WHAT IS REQUIRED >>
Write out the stretch of the listing from the line containing "collectors: Herbert H. Smith" through the end, swapping "locality" for "site" and leaving everything else unchanged.

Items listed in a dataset
* * * * *

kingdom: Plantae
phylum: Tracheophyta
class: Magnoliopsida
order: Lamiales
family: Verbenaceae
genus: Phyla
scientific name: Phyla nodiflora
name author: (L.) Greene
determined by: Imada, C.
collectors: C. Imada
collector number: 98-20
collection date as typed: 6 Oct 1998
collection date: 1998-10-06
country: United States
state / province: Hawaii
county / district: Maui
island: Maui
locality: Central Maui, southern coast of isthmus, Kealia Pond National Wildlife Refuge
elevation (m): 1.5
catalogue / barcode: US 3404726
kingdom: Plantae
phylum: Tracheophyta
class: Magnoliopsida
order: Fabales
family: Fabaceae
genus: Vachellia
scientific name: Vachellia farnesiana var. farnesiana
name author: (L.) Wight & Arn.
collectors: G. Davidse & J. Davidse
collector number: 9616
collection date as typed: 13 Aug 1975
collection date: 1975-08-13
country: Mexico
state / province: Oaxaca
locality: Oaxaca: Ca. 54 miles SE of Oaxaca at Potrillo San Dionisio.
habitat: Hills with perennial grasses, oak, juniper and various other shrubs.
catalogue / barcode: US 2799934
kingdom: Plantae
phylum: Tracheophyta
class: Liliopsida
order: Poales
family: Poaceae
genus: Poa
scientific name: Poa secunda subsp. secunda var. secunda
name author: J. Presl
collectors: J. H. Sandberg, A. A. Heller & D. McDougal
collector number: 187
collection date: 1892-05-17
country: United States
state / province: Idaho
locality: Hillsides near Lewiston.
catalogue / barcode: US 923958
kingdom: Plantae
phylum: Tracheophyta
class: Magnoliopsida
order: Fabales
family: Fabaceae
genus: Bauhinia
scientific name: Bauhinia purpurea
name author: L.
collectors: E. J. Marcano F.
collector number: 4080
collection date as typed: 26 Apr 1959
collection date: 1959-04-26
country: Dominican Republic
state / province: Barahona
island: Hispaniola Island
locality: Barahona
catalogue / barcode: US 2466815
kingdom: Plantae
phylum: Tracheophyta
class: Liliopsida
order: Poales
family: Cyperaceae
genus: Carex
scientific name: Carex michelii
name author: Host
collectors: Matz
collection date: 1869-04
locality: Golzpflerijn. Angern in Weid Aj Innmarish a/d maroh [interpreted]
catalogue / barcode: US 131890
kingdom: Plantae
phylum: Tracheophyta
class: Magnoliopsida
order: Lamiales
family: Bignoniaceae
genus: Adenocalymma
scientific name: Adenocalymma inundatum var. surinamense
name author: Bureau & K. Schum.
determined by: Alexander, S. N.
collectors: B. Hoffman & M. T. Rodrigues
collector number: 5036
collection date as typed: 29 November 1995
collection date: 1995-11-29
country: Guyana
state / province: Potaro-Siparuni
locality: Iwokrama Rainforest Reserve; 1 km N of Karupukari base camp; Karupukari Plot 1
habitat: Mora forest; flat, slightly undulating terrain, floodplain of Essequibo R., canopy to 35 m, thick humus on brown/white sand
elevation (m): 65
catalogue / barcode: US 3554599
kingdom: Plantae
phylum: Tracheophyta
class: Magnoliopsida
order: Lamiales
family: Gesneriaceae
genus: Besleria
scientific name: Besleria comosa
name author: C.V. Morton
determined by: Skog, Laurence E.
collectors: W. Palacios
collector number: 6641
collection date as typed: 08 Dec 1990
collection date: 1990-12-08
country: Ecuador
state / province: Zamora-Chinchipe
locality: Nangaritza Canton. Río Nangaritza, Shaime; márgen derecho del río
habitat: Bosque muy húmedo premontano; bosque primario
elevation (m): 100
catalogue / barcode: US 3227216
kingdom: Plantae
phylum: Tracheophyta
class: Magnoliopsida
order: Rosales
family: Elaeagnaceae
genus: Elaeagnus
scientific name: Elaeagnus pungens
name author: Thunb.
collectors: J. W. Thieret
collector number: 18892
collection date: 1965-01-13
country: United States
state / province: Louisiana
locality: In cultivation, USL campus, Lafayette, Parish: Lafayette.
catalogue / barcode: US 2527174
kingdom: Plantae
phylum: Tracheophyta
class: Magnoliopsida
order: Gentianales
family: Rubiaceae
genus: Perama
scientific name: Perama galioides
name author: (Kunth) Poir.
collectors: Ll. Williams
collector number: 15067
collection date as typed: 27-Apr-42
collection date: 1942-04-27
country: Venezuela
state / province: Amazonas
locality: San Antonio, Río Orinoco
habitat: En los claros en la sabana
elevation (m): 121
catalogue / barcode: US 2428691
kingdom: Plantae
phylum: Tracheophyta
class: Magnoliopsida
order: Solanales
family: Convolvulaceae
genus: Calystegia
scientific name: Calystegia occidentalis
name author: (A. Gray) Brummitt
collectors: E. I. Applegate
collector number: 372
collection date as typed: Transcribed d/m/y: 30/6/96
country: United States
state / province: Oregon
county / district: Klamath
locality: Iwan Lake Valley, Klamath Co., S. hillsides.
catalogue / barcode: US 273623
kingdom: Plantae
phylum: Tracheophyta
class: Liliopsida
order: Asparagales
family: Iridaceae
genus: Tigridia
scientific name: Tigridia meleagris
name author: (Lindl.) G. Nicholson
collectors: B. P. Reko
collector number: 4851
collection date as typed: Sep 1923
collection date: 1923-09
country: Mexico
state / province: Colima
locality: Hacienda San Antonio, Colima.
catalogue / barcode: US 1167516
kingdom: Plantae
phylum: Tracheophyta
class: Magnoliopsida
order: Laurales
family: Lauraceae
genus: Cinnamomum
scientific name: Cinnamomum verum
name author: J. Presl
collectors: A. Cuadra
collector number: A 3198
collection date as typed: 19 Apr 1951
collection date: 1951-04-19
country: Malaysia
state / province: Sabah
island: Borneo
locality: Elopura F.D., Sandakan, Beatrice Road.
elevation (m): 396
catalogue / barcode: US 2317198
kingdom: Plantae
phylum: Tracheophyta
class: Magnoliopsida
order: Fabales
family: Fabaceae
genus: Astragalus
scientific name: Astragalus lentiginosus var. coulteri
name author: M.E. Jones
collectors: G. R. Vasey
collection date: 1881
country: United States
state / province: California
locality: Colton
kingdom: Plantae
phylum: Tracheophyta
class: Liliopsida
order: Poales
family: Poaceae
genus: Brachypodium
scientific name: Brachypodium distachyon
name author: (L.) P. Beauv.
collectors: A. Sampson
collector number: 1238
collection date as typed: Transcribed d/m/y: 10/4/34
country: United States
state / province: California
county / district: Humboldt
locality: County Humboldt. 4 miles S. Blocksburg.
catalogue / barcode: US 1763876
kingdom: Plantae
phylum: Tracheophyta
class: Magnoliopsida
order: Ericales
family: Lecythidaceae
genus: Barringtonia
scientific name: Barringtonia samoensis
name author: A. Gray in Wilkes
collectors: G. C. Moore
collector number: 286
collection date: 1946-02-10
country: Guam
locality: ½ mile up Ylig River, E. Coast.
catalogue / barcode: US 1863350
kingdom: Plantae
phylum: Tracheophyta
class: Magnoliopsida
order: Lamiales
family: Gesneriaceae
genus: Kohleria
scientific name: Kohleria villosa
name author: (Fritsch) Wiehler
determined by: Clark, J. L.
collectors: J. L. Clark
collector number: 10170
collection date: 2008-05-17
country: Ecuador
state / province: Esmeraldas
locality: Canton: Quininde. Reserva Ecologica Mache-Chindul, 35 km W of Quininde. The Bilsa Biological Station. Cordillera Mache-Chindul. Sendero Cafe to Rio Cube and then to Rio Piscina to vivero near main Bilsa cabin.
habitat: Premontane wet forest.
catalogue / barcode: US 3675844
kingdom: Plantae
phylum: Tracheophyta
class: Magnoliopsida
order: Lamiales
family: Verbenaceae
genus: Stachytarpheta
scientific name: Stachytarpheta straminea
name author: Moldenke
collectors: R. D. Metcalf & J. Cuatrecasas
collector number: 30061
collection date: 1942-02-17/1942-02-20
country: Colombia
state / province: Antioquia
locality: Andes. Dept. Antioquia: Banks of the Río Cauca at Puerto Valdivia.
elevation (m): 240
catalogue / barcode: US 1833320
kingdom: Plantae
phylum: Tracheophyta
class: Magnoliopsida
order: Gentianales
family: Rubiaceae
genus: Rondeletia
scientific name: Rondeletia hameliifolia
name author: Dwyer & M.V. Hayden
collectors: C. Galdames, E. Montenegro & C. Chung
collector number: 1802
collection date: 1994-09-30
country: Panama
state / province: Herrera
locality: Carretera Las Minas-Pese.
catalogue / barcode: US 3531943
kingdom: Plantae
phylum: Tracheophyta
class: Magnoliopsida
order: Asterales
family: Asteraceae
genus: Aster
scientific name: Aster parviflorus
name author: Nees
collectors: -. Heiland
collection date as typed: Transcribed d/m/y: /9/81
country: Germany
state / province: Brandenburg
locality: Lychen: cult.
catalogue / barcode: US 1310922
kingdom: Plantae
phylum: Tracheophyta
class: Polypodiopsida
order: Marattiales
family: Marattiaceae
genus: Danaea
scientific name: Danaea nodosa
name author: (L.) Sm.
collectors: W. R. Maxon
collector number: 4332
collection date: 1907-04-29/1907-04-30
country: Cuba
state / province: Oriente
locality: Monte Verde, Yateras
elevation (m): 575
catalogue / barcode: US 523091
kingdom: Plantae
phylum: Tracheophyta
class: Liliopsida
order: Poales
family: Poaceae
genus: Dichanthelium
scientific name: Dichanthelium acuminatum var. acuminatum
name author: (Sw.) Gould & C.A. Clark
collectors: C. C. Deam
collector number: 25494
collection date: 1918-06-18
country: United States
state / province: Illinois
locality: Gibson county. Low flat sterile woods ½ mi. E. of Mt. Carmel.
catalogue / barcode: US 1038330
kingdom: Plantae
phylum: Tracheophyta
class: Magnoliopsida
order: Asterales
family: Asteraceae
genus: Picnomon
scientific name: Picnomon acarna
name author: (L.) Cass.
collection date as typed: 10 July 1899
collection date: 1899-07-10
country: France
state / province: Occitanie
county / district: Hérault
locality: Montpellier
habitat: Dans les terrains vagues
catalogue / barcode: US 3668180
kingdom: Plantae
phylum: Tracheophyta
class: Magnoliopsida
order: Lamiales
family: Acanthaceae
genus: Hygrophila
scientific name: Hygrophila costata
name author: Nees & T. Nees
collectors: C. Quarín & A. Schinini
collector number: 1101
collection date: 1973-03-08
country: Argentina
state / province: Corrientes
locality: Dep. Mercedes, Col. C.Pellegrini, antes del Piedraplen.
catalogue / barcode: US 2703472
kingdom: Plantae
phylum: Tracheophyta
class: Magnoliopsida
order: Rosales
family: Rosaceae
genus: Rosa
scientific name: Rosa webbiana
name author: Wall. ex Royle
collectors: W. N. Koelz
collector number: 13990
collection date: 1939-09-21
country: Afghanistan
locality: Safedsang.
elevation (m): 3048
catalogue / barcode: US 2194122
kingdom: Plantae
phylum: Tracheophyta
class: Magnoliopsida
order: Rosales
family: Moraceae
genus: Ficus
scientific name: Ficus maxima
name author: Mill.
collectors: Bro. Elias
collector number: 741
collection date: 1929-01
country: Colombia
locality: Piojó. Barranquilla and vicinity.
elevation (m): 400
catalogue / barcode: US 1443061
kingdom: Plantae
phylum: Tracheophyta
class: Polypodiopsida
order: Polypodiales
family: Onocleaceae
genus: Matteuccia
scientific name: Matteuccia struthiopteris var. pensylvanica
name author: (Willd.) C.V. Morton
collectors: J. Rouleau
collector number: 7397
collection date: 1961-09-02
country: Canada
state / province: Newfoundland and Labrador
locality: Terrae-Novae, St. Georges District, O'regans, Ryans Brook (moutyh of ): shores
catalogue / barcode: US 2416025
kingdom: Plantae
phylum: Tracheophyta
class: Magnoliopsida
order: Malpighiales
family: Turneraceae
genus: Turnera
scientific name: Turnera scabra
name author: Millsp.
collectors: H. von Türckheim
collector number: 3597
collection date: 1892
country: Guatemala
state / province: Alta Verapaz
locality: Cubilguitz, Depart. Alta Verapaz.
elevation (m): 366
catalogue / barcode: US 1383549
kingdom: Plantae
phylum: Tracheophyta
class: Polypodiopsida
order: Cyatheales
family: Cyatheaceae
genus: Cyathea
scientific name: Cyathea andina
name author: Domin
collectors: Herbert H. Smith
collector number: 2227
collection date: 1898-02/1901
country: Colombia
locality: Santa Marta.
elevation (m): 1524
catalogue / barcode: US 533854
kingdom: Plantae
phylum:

* * * * *

OUTPUT OF THE TASK >>
collectors: Herbert H. Smith
collector number: 2227
collection date: 1898-02/1901
country: Colombia
site: Santa Marta.
elevation (m): 1524
catalogue / barcode: US 533854
kingdom: Plantae
phylum:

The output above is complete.